== Segment start ==

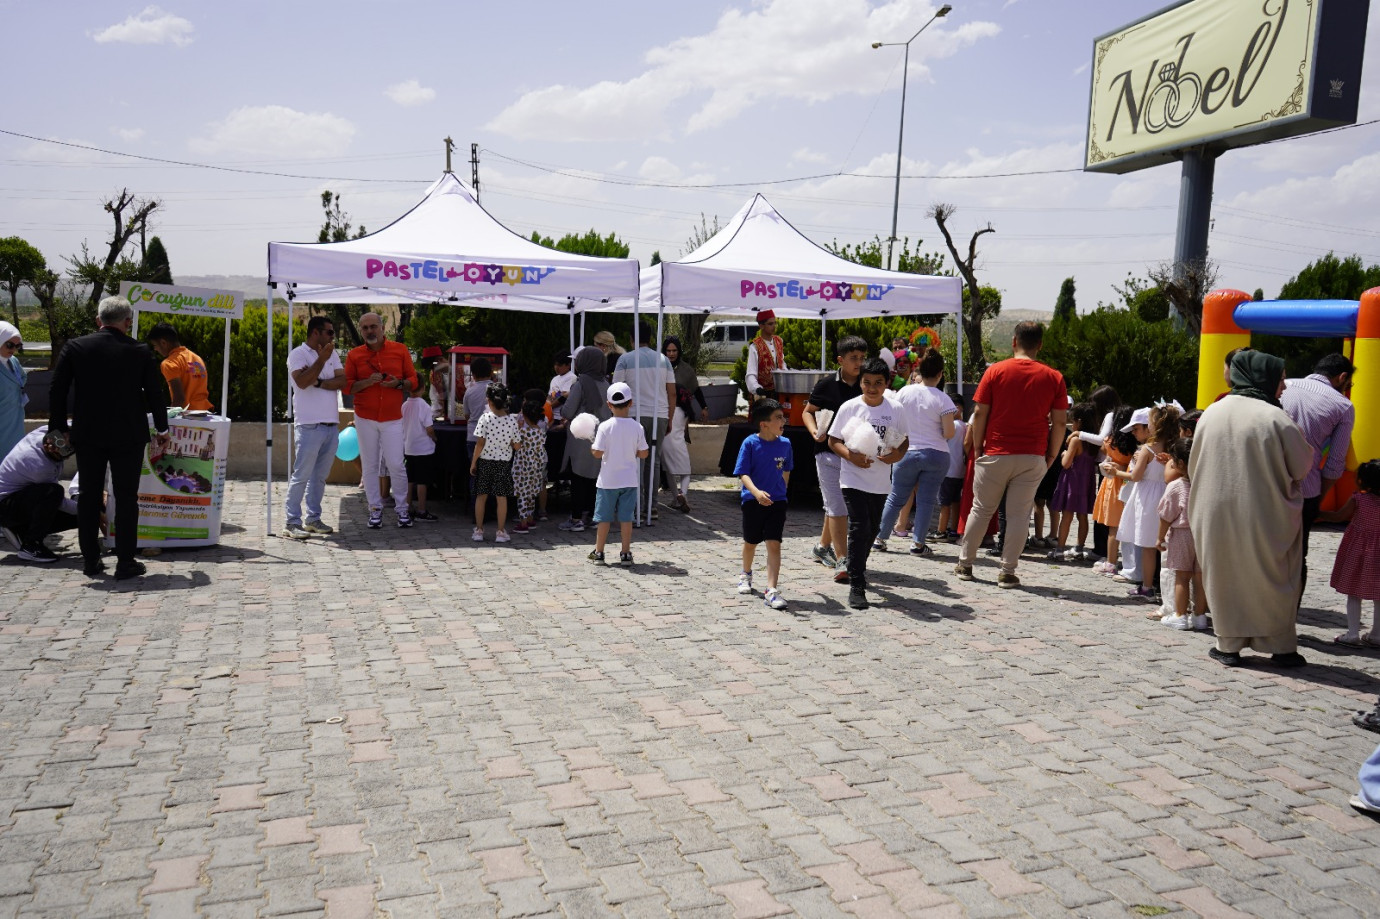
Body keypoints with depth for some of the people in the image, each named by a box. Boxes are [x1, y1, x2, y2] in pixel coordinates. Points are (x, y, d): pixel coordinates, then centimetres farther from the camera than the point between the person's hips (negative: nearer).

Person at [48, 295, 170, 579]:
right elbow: (155, 393, 0)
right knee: (126, 498, 3)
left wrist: (59, 428, 10)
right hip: (129, 436, -2)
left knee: (89, 497, 12)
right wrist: (162, 430, 11)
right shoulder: (140, 351, -6)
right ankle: (125, 562, 4)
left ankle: (90, 560, 18)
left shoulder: (74, 347, -2)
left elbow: (57, 391, 0)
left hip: (87, 436, 2)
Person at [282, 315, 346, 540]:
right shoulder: (298, 354, -3)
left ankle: (313, 519, 19)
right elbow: (302, 381, -18)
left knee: (320, 476, 11)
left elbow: (342, 381, 3)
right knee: (301, 475, -5)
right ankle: (292, 522, -1)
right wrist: (322, 359, -15)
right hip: (309, 425, -6)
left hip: (332, 425, 6)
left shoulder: (332, 354, 15)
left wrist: (318, 382, -11)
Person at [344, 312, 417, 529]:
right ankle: (375, 510, 14)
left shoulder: (400, 350, 2)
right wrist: (367, 382, -17)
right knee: (370, 466, 4)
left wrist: (399, 383, -16)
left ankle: (402, 509, 11)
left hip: (393, 418, -1)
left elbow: (413, 380, 5)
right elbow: (348, 386, 1)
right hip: (365, 418, 1)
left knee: (396, 465, -3)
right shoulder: (354, 355, 3)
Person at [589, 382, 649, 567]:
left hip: (608, 481, -1)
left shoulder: (605, 427, -11)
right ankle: (625, 554, 10)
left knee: (604, 518, 8)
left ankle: (598, 552, 16)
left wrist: (590, 446, 7)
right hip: (629, 481, 1)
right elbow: (644, 454, -2)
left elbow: (597, 453, -13)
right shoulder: (637, 427, -6)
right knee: (626, 518, 7)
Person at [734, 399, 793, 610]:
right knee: (750, 542, 17)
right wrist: (756, 492, -31)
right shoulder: (750, 443, -12)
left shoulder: (785, 444, -1)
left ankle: (772, 591, -11)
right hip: (753, 500, -1)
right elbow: (743, 474, -16)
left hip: (776, 501, 2)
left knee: (774, 544, -10)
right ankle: (746, 575, 45)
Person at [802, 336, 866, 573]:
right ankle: (841, 560, -8)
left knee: (836, 505, 17)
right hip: (828, 452, -3)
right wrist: (814, 431, -12)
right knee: (837, 506, -7)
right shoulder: (827, 385, -5)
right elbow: (808, 411, 7)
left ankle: (823, 547, 36)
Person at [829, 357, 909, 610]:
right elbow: (833, 440, -1)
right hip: (853, 478, -4)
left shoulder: (895, 410, 1)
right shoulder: (849, 408, -6)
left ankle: (858, 568, 44)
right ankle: (856, 587, -8)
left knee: (872, 529, 17)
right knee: (859, 528, -13)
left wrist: (898, 454, -12)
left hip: (880, 480, 4)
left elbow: (905, 440, 10)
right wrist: (851, 455, -19)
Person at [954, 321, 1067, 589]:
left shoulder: (995, 371, -3)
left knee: (981, 509, 12)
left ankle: (964, 564, 20)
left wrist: (978, 449, 5)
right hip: (1033, 457, 0)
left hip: (995, 454, 0)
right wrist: (1051, 456, 8)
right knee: (1019, 515, 6)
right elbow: (1059, 422, 0)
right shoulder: (1054, 377, 0)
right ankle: (1007, 572, 8)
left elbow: (979, 414, -4)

== Segment end ==

### WORK INSTRUCTIONS
Please reproduce the whole listing exactly; the pictures stay out.

### WORKED SOLUTION
Body keypoints with depth for some of the people in the image, each named by a box. Boxes are [x1, y1, x2, y2] in pixel coordinates. Points are (x, y, d): pixel coordinates, then centimetres farther from the camera than the point between the person's hips (negative: nearer).

Person at [48, 295, 170, 579]:
right elbow: (155, 393, 0)
right knee: (126, 498, 3)
left wrist: (59, 428, 10)
right hip: (129, 436, -2)
left knee: (89, 497, 12)
right wrist: (162, 430, 11)
right shoulder: (140, 351, -6)
right ankle: (125, 562, 4)
left ankle: (90, 560, 18)
left shoulder: (74, 347, -2)
left elbow: (57, 391, 0)
left hip: (87, 436, 2)
Person at [282, 315, 346, 540]:
right shoulder: (298, 354, -3)
left ankle: (313, 519, 19)
right elbow: (302, 381, -18)
left knee: (320, 476, 11)
left elbow: (342, 381, 3)
right knee: (301, 475, -5)
right ankle: (292, 522, -1)
right wrist: (322, 359, -15)
right hip: (309, 425, -6)
left hip: (332, 425, 6)
left shoulder: (332, 354, 15)
left wrist: (318, 382, -11)
Person at [344, 312, 417, 529]:
right ankle: (375, 510, 14)
left shoulder: (400, 350, 2)
right wrist: (367, 382, -17)
right knee: (370, 466, 4)
left wrist: (399, 383, -16)
left ankle: (402, 509, 11)
left hip: (393, 418, -1)
left elbow: (413, 380, 5)
right elbow: (348, 386, 1)
right hip: (365, 418, 1)
left knee: (396, 465, -3)
right shoulder: (354, 355, 3)
Person at [589, 382, 649, 567]:
left hip: (608, 481, -1)
left shoulder: (605, 427, -11)
right ankle: (625, 554, 10)
left knee: (604, 518, 8)
left ankle: (598, 552, 16)
left wrist: (590, 446, 7)
right hip: (629, 481, 1)
right elbow: (644, 454, -2)
left elbow: (597, 453, -13)
right shoulder: (637, 427, -6)
right knee: (626, 518, 7)
Person at [734, 399, 793, 610]:
right knee: (750, 542, 17)
right wrist: (756, 492, -31)
right shoulder: (750, 443, -12)
left shoulder: (785, 444, -1)
left ankle: (772, 591, -11)
right hip: (753, 500, -1)
right elbow: (743, 474, -16)
left hip: (776, 501, 2)
left knee: (774, 544, -10)
right ankle: (746, 575, 45)
Person at [802, 336, 866, 573]:
right ankle: (841, 560, -8)
left knee: (836, 505, 17)
right hip: (828, 452, -3)
right wrist: (814, 431, -12)
right knee: (837, 506, -7)
right shoulder: (827, 385, -5)
right elbow: (808, 411, 7)
left ankle: (823, 547, 36)
Person at [829, 357, 909, 610]:
right elbow: (833, 440, -1)
right hip: (853, 478, -4)
left shoulder: (895, 410, 1)
right shoulder: (849, 408, -6)
left ankle: (858, 568, 44)
right ankle: (856, 587, -8)
left knee: (872, 529, 17)
right knee: (859, 528, -13)
left wrist: (898, 454, -12)
left hip: (880, 480, 4)
left elbow: (905, 440, 10)
right wrist: (851, 455, -19)
Person at [954, 321, 1067, 589]:
left shoulder: (995, 371, -3)
left knee: (981, 509, 12)
left ankle: (964, 564, 20)
left wrist: (978, 449, 5)
right hip: (1033, 457, 0)
left hip: (995, 454, 0)
right wrist: (1051, 456, 8)
right knee: (1019, 515, 6)
right elbow: (1059, 422, 0)
right shoulder: (1054, 377, 0)
right ankle: (1007, 572, 8)
left elbow: (979, 414, -4)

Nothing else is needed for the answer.